Mapping benthic habitat
This effort aims to validate our methods for creating a map of shallow seafloor benthic habitat types, testing out techniques at Surfside Beach, covering the bay from Rooi Manonchi to the end of the airport. From shore, this map will also extend outwards to the edge of the reef shelf on the outer side of the reef islands. We’re taking two approaches for these maps. One using underwater imagery, and one using satellite imagery.
Quick links
- Kayak mapping protocol and video instructions
- Data portal for map downloads
- Image geotagging instructions
- Image upload for classification
- Google Earth Engine seafloor mapping script
- Zooniverse image classification
- Validation report
- Final presentation of results
To collect a lot of underwater images we have had help from volunteer citizen scientists, mostly paddling Kayaks, but they could also paddle board, windsurf, drive boats, dive, or snorkel. We strap a GoPro underneath the Kayak pointing down in timelapse mode, and track the GPS location using a cell phone up top. After, the locations are synced and added to the photos, and they are uploaded to the cloud for our AI to classify. Once classified, these can be downloaded as a table of locations and habitat types, which can be visualized directly or used to produce more complete maps. Here’s what the points look like:
We also use citizen scientists to help us train the AI, through a platform called Zooniverse. This website lets us upload a set of images and lets people identify what they see, and give the images labels. Once we have enough images with labels for each habitat type, including seagrass, sand, rocks, and coral, we use them to train the AI so that it can learn to classify other images.
https://www.zooniverse.org/projects/brenchies/aruba-seafloor-mapping
For the satellite mapping approach, we also use an AI machine learning algorithm, set up through the Google Earth Engine platform. We give it some training data, let it know which habitats are in which areas based on observations we made in the field, and then we run satellite imagery through it to let it use that training to fill in the rest of the map.
In order to test these methods, our validation coordinator guided a diving team from ScubbleBubbles to collect images of the seafloor along transects, which were classified by a marine biologist and compared to our maps.

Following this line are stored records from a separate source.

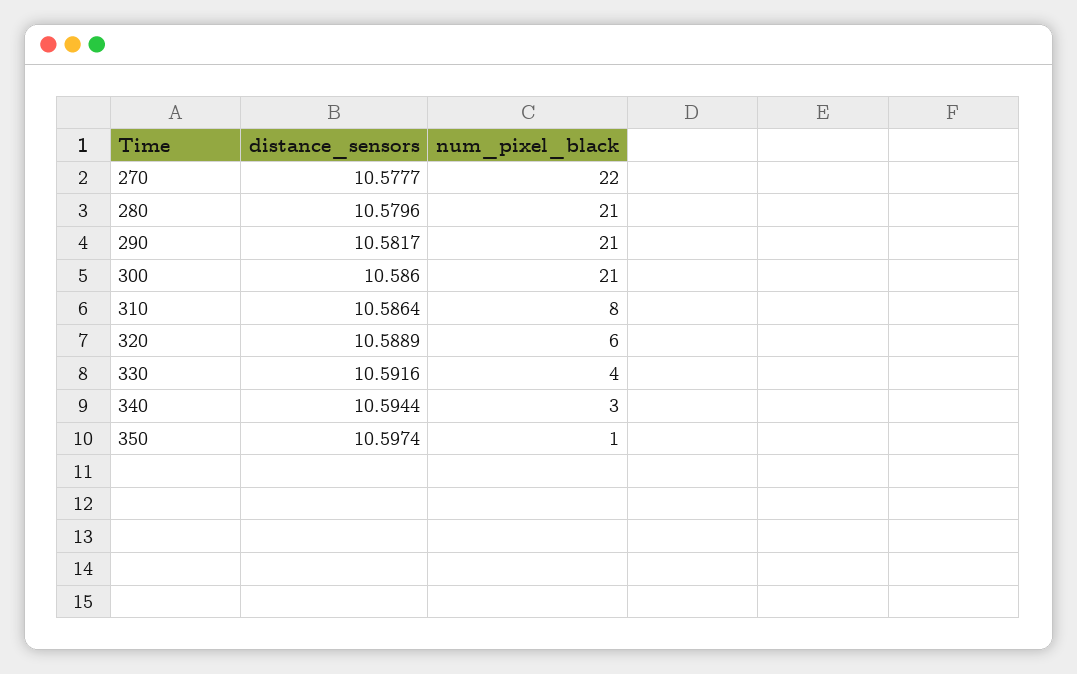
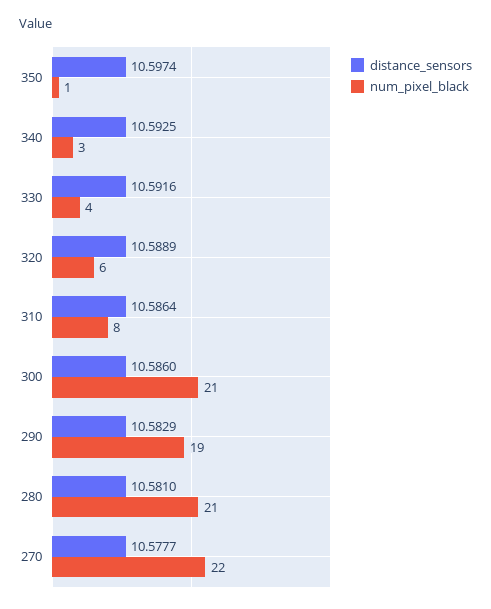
  {
    "distance_sensors": {
      "270": 10.5777,
-     "280": 10.5796,
+     "280": 10.581,
-     "290": 10.5817,
+     "290": 10.5829,
      "300": 10.586,
      "310": 10.5864,
      "320": 10.5889,
      "330": 10.5916,
-     "340": 10.5944,
+     "340": 10.5925,
      "350": 10.5974
    },
    "num_pixel_black": {
      "270": 22,
      "280": 21,
-     "290": 21,
+     "290": 19,
      "300": 21,
      "310": 8,
      "320": 6,
      "330": 4,
      "340": 3,
      "350": 1
    }
  }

The results of the validation showed that the satellite based maps were about 60% accurate, and the maps based on kayak imagery were less accurate, about 20%. Part of the reason for this is that the kayak based map follows the line of the kayak, which had very few overlaps with the validation images collected by divers. The satellite based maps on the other hand were able to fill in the entire area, so the classifications could be compared for every point in the validation data.

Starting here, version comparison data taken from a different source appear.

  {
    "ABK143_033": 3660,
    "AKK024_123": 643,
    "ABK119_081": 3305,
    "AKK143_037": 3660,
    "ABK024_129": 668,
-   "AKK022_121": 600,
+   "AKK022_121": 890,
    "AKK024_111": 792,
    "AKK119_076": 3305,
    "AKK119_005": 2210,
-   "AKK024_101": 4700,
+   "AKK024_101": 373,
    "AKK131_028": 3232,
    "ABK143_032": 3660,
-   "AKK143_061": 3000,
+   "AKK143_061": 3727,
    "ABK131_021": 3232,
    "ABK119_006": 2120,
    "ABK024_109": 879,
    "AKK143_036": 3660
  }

[remaining text translated from Papiamento by ChatGPT]
Why measure vegetation in the water?
71% of the world is covered by water. This covers a total of 362 million km2 of the world, but only a small fraction has been mapped for direct observation. We have less knowledge of the ocean compared to how much we know about the landscape of Mars. However, this information is crucial for our well-being. By measuring the changes in vegetation and coral in the ocean, we can see how it affects life in the ocean and along the coast.
SEAGRASS
Seagrass absorbs a large amount of carbon dioxide from the water like how trees absorb it from the air, which helps to slow down the process of climate change. It has even been suggested that seagrass meadows can absorb carbon dioxide 40 times more efficiently than rainforests on land. This makes seagrass a significant contributor in reducing carbon dioxide in the water and helps to maintain a healthy pH level.
Seagrass also forms a habitat and a food source for more than 1,000 species of fish and seafood, such as crabs, baby fish, shellfish, urchins, turtles, and fish that are caught and eaten by humans. Seagrass creates its own food through photosynthesis and is essential in the food web.
Seagrass provides support for our reefs and protects our coast from bad weather and rising tides because their roots hold onto the ocean floor like an anchor, which consumes the energy from the waves that hit the coast. Seagrass also keeps the water clean by absorbing nutrients and bacteria.
CORAL
Coral covers only 1% of the ocean floor worldwide, but it supports 25% of all marine species in the world. It has been estimated that there are around 2 million species living in coral reefs, with even more species yet to be discovered, making it the ecosystem with the most diversity in the world. Coral reefs also absorb 97% of the wave energy, which is a significant help in preventing waves from hitting the coast during storms.
Coral is a living animal, and the reef is a structure formed by the accumulation of coral, which grows together and can extend up to 100 km in length. It takes a long time for the coral to grow, with the fastest growing coral only growing 15 cm per year, and as it grows, it grows slower. Coral has been found to have lived for more than 4,000 years, and you can tell its age by counting the rings in its structure, similar to how you can tell the age of a tree. This shows how much time it takes for coral to become large and form a coral reef.